2. Water: There wasn't enough, except on occasions when it rained, and there was too much because there also hasn't been enough money to spend on flood control or convincing people that building in swamps is unwise. There are various theories as to why there isn't enough. Not enough rain, too much pumping, interference by aliens from a desert planet who can take over only after the last drop is gone, but everyone agrees there isn't enough. The standard solution agreed on is to build more houses to sell to more people who will need more of what we already do not have enough of.

3. Education: Teachers remained underpaid, and classes were too crowded. Some folks (who apparently never took an algebra exam) assumed prayer has been banned from school and were upset about that, the teaching of evolution, the teaching of sex education and the fact that Snow White shared a small cottage with seven dwarves and wasn't married to any of them. A heartening number of bright kids somehow survived their exposure to public education and got scholarships to good colleges. Some of the rest wound up holding up stop/go signs at road projects aimed at making sure we have wider traffic jams.
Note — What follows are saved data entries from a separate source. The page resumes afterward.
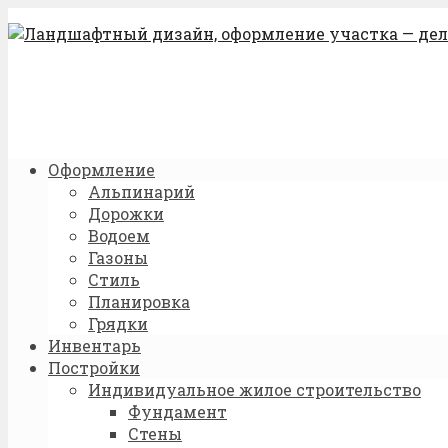
Оформление
Альпинарий
Дорожки
Водоем
Газоны
Стиль
Планировка
Грядки
Инвентарь
Постройки
Индивидуальное жилое строительство
Фундамент
Стены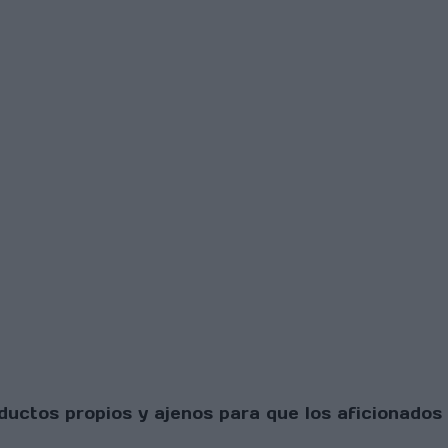
uctos propios y ajenos para que los aficionados 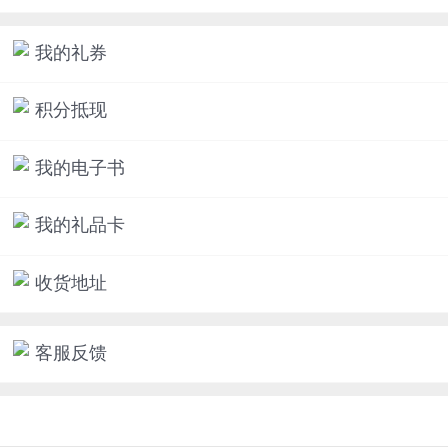
我的礼券
积分抵现
我的电子书
我的礼品卡
收货地址
客服反馈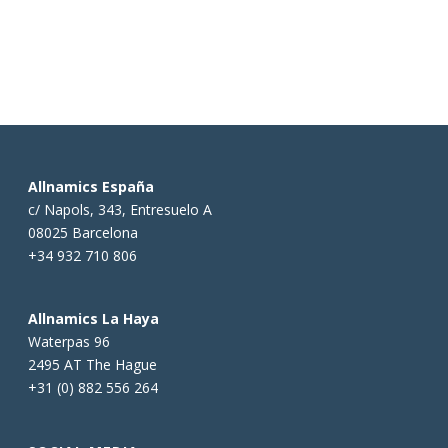
Allnamics España
c/ Napols, 343, Entresuelo A
08025 Barcelona
+34 932 710 806
Allnamics La Haya
Waterpas 96
2495 AT The Hague
+31 (0) 882 556 264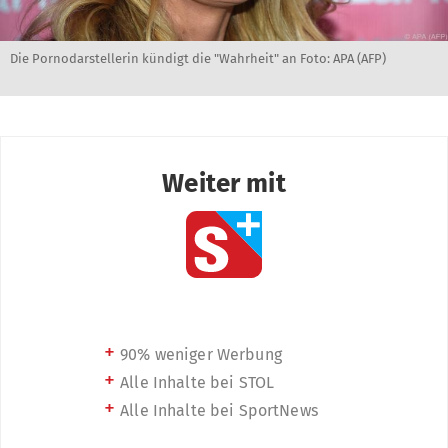
Die Pornodarstellerin kündigt die "Wahrheit" an Foto: APA (AFP)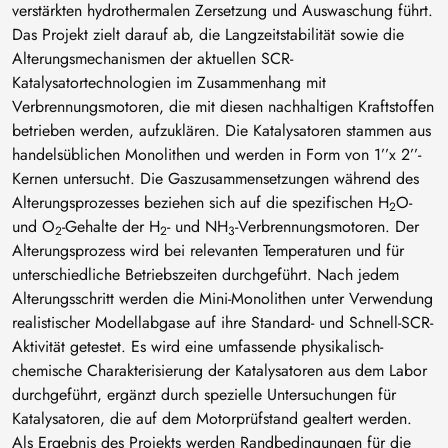
verstärkten hydrothermalen Zersetzung und Auswaschung führt.
Das Projekt zielt darauf ab, die Langzeitstabilität sowie die
Alterungsmechanismen der aktuellen SCR-
Katalysatortechnologien im Zusammenhang mit
Verbrennungsmotoren, die mit diesen nachhaltigen Kraftstoffen
betrieben werden, aufzuklären. Die Katalysatoren stammen aus
handelsüblichen Monolithen und werden in Form von 1’’x 2’’-
Kernen untersucht. Die Gaszusammensetzungen während des
Alterungsprozesses beziehen sich auf die spezifischen H
O-
2
und O
-Gehalte der H
- und NH
-Verbrennungsmotoren. Der
2
2
3
Alterungsprozess wird bei relevanten Temperaturen und für
unterschiedliche Betriebszeiten durchgeführt. Nach jedem
Alterungsschritt werden die Mini-Monolithen unter Verwendung
realistischer Modellabgase auf ihre Standard- und Schnell-SCR-
Aktivität getestet. Es wird eine umfassende physikalisch-
chemische Charakterisierung der Katalysatoren aus dem Labor
durchgeführt, ergänzt durch spezielle Untersuchungen für
Katalysatoren, die auf dem Motorprüfstand gealtert werden.
Als Ergebnis des Projekts werden Randbedingungen für die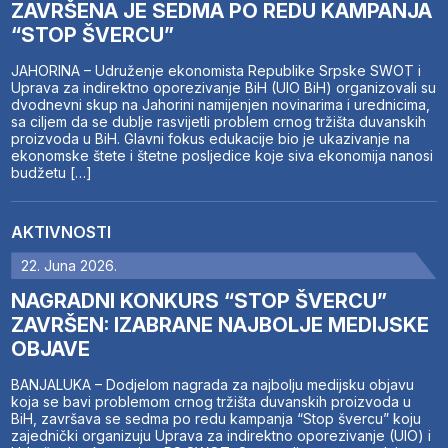
ZAVRŠENA JE SEDMA PO REDU KAMPANJA
“STOP ŠVERCU”
JAHORINA – Udruženje ekonomista Republike Srpske SWOT i
Uprava za indirektno oporezivanje BiH (UIO BiH) organizovali su
dvodnevni skup na Jahorini namijenjen novinarima i urednicima,
sa ciljem da se dublje rasvijetli problem crnog tržišta duvanskih
proizvoda u BiH. Glavni fokus edukacije bio je ukazivanje na
ekonomske štete i štetne posljedice koje siva ekonomija nanosi
budžetu […]
AKTIVNOSTI
22. Juna 2026.
NAGRADNI KONKURS “STOP ŠVERCU”
ZAVRŠEN: IZABRANE NAJBOLJE MEDIJSKE
OBJAVE
BANJALUKA – Dodjelom nagrada za najbolju medijsku objavu
koja se bavi problemom crnog tržišta duvanskih proizvoda u
BiH, završava se sedma po redu kampanja “Stop švercu” koju
zajednički organizuju Uprava za indirektno oporezivanje (UIO) i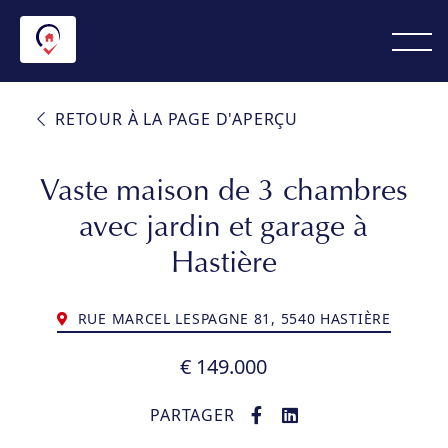
RETOUR À LA PAGE D'APERÇU
Vaste maison de 3 chambres
avec jardin et garage à
Hastière
RUE MARCEL LESPAGNE 81, 5540 HASTIÈRE
€ 149.000
PARTAGER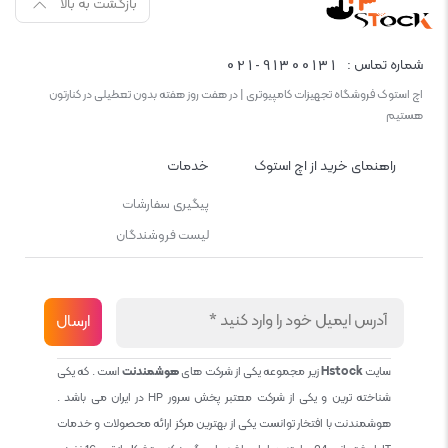
بازگشت به بالا
021-91300131
شماره تماس :
اچ استوک فروشگاه تجهیزات کامپیوتری | در هفت روز هفته بدون تعطیلی در کنارتون
هستیم
راهنمای خرید از اچ استوک
خدمات
پیگیری سفارشات
لیست فروشندگان
سایت
Hstock
زیر مجموعه یکی از شرکت های
هوشمندنت
است . که یکی
شناخته ترین و یکی از شرکت معتبر پخش سرور HP در ایران می باشد .
هوشمندنت با افتخار توانست یکی از بهترین مرکز ارائه محصولات و خدمات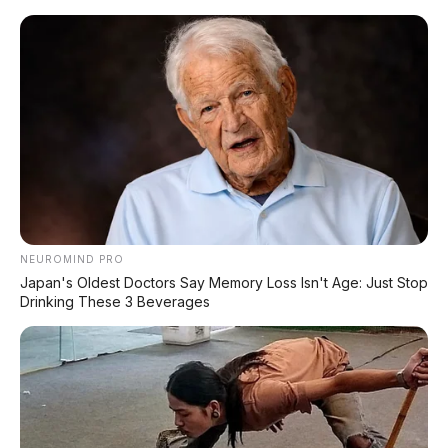
Home
»
2023
»
Automatic
»
Bensin
»
Brio
»
Diatas 100Jt
»
Hatchback
»
Honda
»
putih
»
Honda Brio E 1.2 AT 2023 Si Putih Lincah
Andalan Warga Bekasi
NEUROMIND PRO
Japan's Oldest Doctors Say Memory Loss Isn't Age: Just Stop
Drinking These 3 Beverages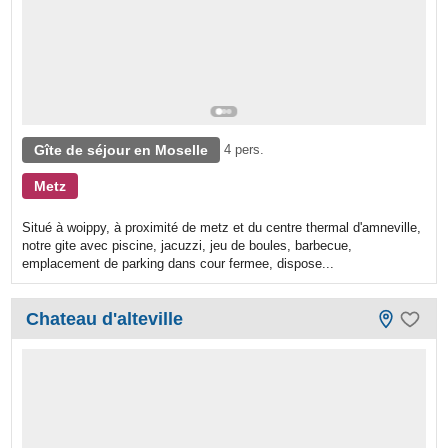
Gîte de séjour en Moselle
4 pers.
Metz
Situé à woippy, à proximité de metz et du centre thermal d'amneville,
notre gite avec piscine, jacuzzi, jeu de boules, barbecue,
emplacement de parking dans cour fermee, dispose...
Chateau d'alteville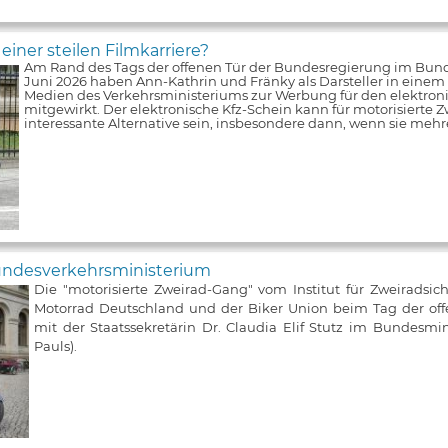
iner steilen Filmkarriere?
Am Rand des Tags der offenen Tür der Bundesregierung im Bun
Juni 2026 haben Ann-Kathrin und Fränky als Darsteller in einem V
Medien des Verkehrsministeriums zur Werbung für den elektroni
mitgewirkt. Der elektronische Kfz-Schein kann für motorisierte Z
interessante Alternative sein, insbesondere dann, wenn sie meh
Bundesverkehrsministerium
Die "motorisierte Zweirad-Gang" vom Institut für Zweiradsic
Motorrad Deutschland und der Biker Union beim Tag der of
mit der Staatssekretärin Dr. Claudia Elif Stutz im Bundesmin
Pauls).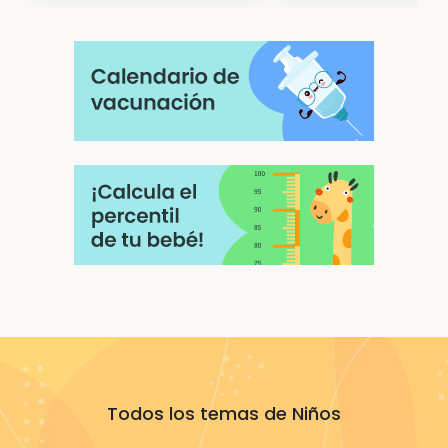
Todos los temas de Niños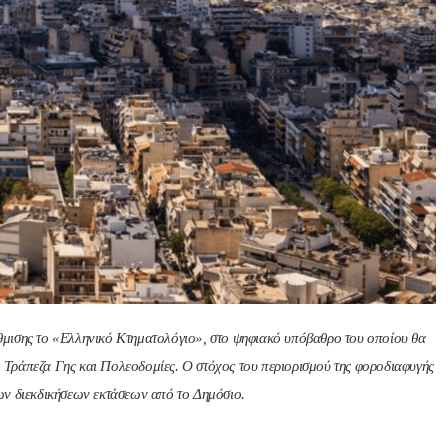
Nik Nikolopoul
πριν από 2 έτη
Άψογη στη συνεργασία ,
αποτελεσματική,Συνεπή
ατατοπιστική.Με λίγα 
λόγια άριστη 
Επαγγελματίας ,πάντα με
μισης το «Ελληνικό Κτηματολόγιο», στο ψηφιακό υπόβαθρο του οποίου θα
το χαμόγελο.Την 
 Τράπεζα Γης και Πολεοδομίες. Ο στόχος του περιορισμού της φοροδιαφυγής
Ευχαριστώ πολύ και την 
των διεκδικήσεων εκτάσεων από το Δημόσιο.
ΣΥΣΤΗΝΩ ανεπιφύλακτ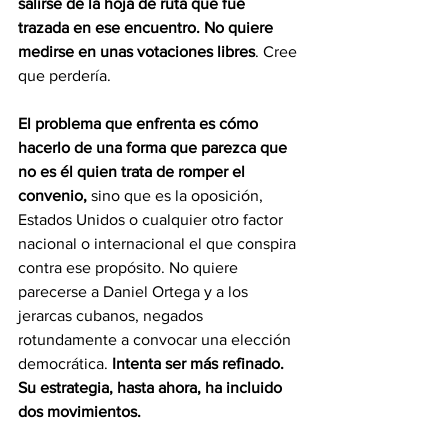
salirse de la hoja de ruta que fue 
trazada en ese encuentro. No quiere 
medirse en unas votaciones libres
. Cree 
que perdería.
El problema que enfrenta es cómo 
hacerlo de una forma que parezca que 
no es él quien trata de romper el 
convenio, 
sino que es la oposición, 
Estados Unidos o cualquier otro factor 
nacional o internacional el que conspira 
contra ese propósito. No quiere 
parecerse a Daniel Ortega y a los 
jerarcas cubanos, negados 
rotundamente a convocar una elección 
democrática. 
Intenta ser más refinado. 
Su estrategia, hasta ahora, ha incluido 
dos movimientos. 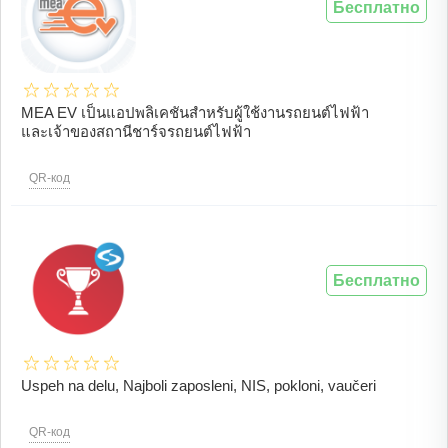
Бесплатно
MEA EV เป็นแอปพลิเคชันสำหรับผู้ใช้งานรถยนต์ไฟฟ้า
และเจ้าของสถานีชาร์จรถยนต์ไฟฟ้า
QR-код
Бесплатно
Uspeh na delu, Najboli zaposleni, NIS, pokloni, vaučeri
QR-код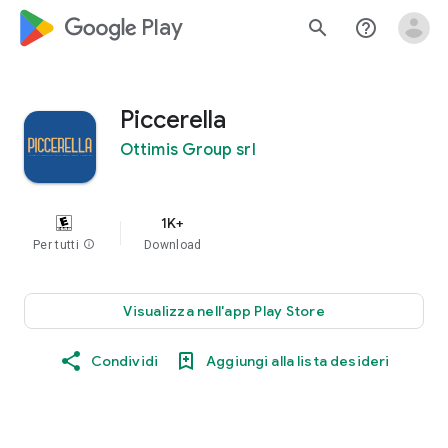
google_logo Play
search
help_outline
Piccerella
Ottimis Group srl
1K+
Per tutti
info
Download
Visualizza nell'app Play Store
Condividi
Aggiungi alla lista desideri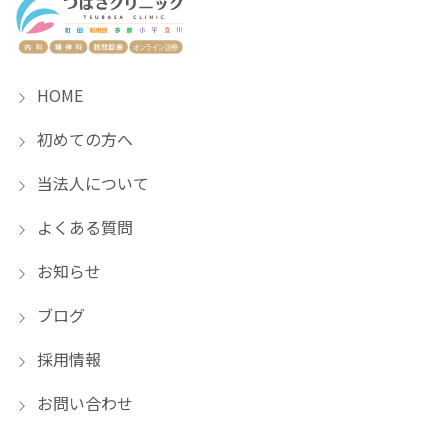
HOME
初めての方へ
当法人について
よくある質問
お知らせ
ブログ
採用情報
お問い合わせ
4. The economy: Things got worse as it became increasingly evident that low-level retail sales and faltering tourism (what with us not having decent beaches or anything) could not provide enough diversity to generate enough money to keep the economy healthy. Experts, except for those already busy screwing up traffic control, water supply and sewage treatment, came up with an innovative program coupling the construction of new strip malls with sign regulations, making it more likely that those trying to figure out where they were would cause rear-end collisions on U.S. 19. Body shops prospered.

5. Government: Area governments began commissioning studies by a variety of federal and private providers so that leaders could use much bigger words than they have been in explaining that they don't know what is going on or what to do about it. Some thought having an election to determine which problems were most important would be a good idea, but then someone reminded them they were living in Florida, and most of us wouldn't live long enough to see all the votes counted.

6. Politics: Continuing defections from the Democratic to the Republican parties by area officials were in the headlines. The remaining Democrats have decided to caucus as soon as they can find an all-night restaurant with a booth large enough to accommodate all six of them.

7. Journalism: A handful of daily newspapers continued a bare-knuckles battle for their shares of the market, and were occasionally dismayed at having to tell people that, no, they don't carry The Osbournes in their pages, don't know whose idea it was to move the horoscope column and can't explain why the other guy has a better introductory offer this week. Columnists were uniformly concerned about a dwindling supply of belly-button lint for them to continue to pick, but nobody else seemed to care much.